18 August 2010

tension

the tightness inside expands from the core of my chest to the tips of my shoulders. breathing is nigh impossible with such tension, release unthinkable. praying for rest is futile, like praying that the sun will never rise again. it's safer in the cool darkness of night but safety spawns nothing. tomorrow is another day, unrequested and undesired as it sometimes is, it cannot be withheld, deterred, postponed.

i used to stay up so late i could almost taste the morning before it came, hoping it wouldn't. but sunrise is not like the watched pot...observation will not halt or even slow the inevitable; it only makes for tired eyes and weary limbs.

the new semester starts next week. i'm a senior now. i don't know how to complete all the requirements, i'm afraid of finishing school...what comes next? i don't think that far in advance. get me through the semester at hand, one day at a time. i'll worry about after when it comes. there's no sense fretting about tomorrow when there's trouble enough to keep me busy today.

one of my classes is a poetry writing class. it's the variable that my have to be dropped...if i can't handle all the 15 credits. it's the night class, once a week. what if i have to come up with poems on the spot? what if i have to write and nothing comes? my soul has been in a coma for so long, what if it never fully revives? i feel bits and pieces, stirrings and nudges now and then...but very little, if any, real vitality.

i've always wanted to be an artist...but what if i don't have the talent? what if i'm not naturally born with that certain something that can't be taught. it's not always about perseverance and perspiration with art. the truly brilliant and successful, the ones who really contribute and awe the world with their masterpieces were born with that certain something; that gift that cannot be acquired or learned. what if i was born empty?

i have the tortured soul, but do i have the words, the imagery, the appeal? i've been invisible all my life, what if no one ever pays attention? what if no one ever takes notice or thinks to appreciate my offerings? what am i worth without my art?

the last few years i've felt worthless. my words were stolen and silenced, my heart mutilated and left numbly bleeding; entirely incapacitated. maybe i'm starting to feel again. maybe i'm whole enough, the scars healed enough to turn the past into something worthwhile.

bishop said i should find a job and that will make me feel my value...having a job has never made me feel valuable...only words, poems, stories, application of imagination, and creation of something inspirational have ever made me feel my worth. without words, without feeling, without love...i am nothing.

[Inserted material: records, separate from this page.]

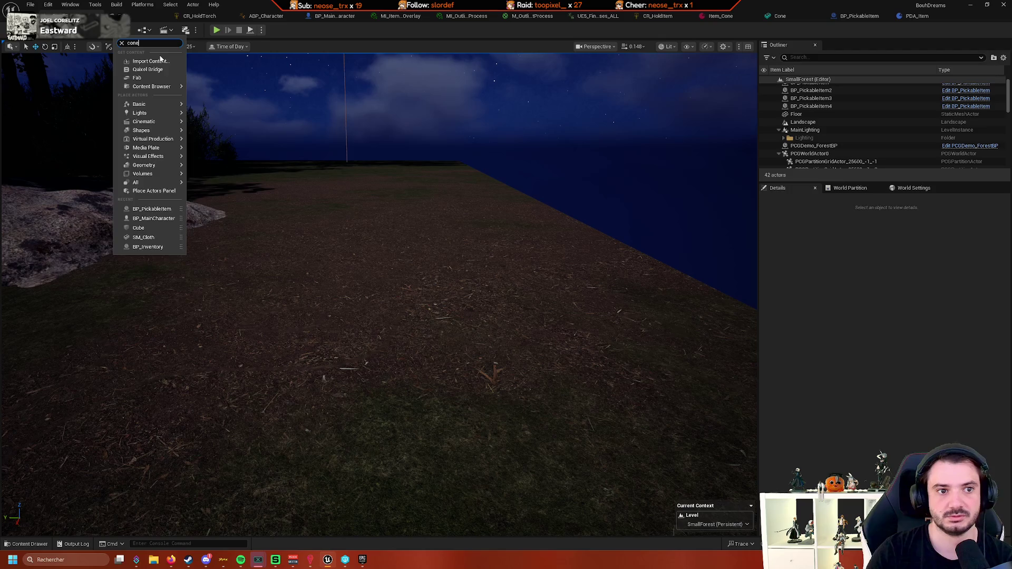
left_click(159, 59)
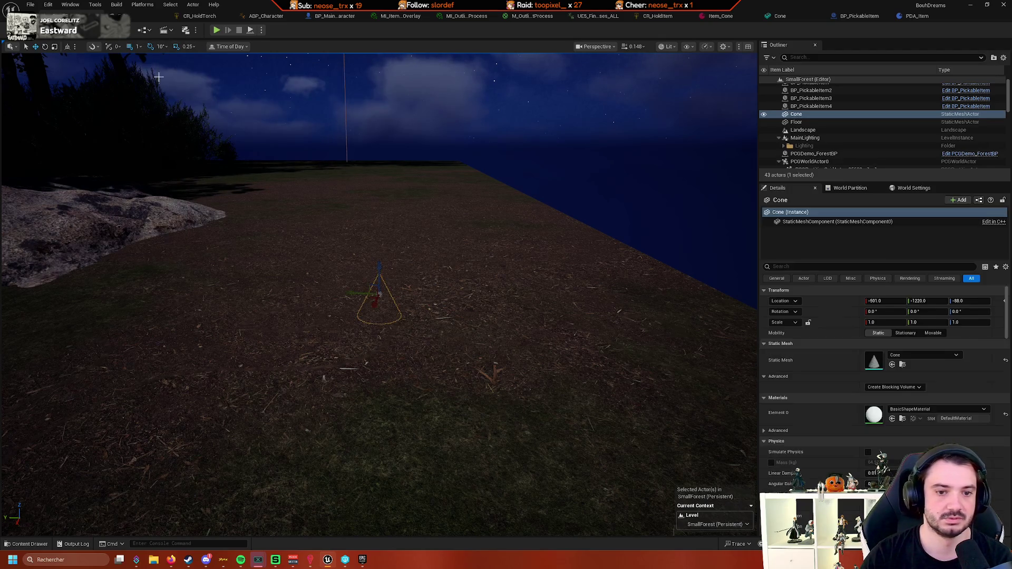
mouse_move(380, 268)
left_mouse_down()
mouse_move(372, 108)
mouse_move(390, 100)
mouse_move(389, 113)
left_mouse_up()
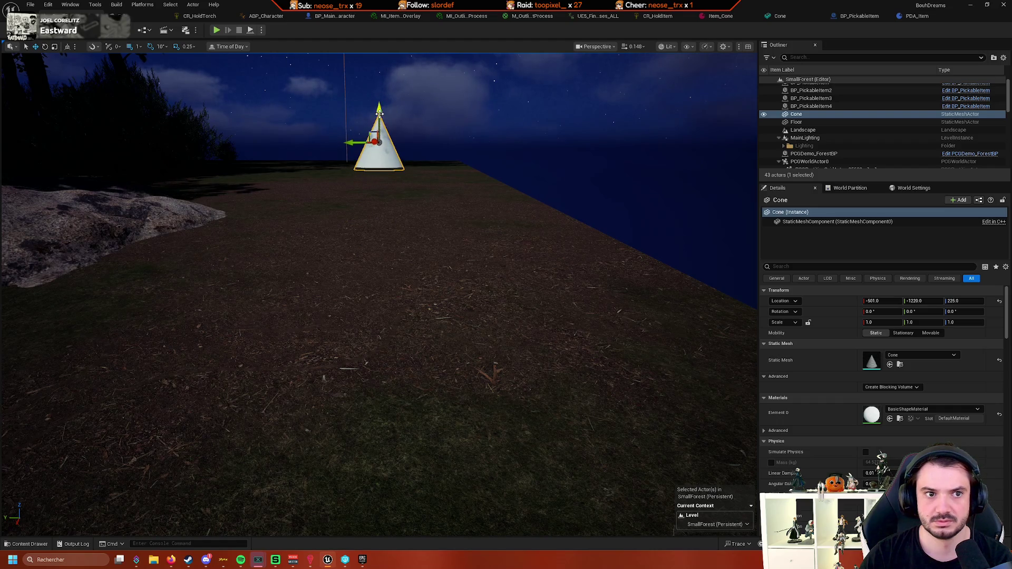
key("ctrl+z")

i'm a late bloomer. i don't progress as other people do. i stop and look around too much; i meander and stray, wondering what else there is to be found. i have never done life as other people do...so i guess i should stop trying to be like everyone else and just be me. it doesn't matter what other people think of me, all i can be is me. i need to stop hiding.
most artists are different from others. they dance to their own music rather than marching with the rest. they dare to risk all they are for the possibility of something probably unattainable. maybe that's me. maybe i'll fail. maybe i'll never be anybody...maybe i'll always be invisible, anonymous...it's okay. i'll write for myself...even if it's all just scribbles on the sides of the cardboard box i happen to be living in. madness is very close to brilliance after all.

only the future knows where my life will end up and what i'll live through to get there. all i can do is whatever i can today and hope it'll be worth remembering when it's done.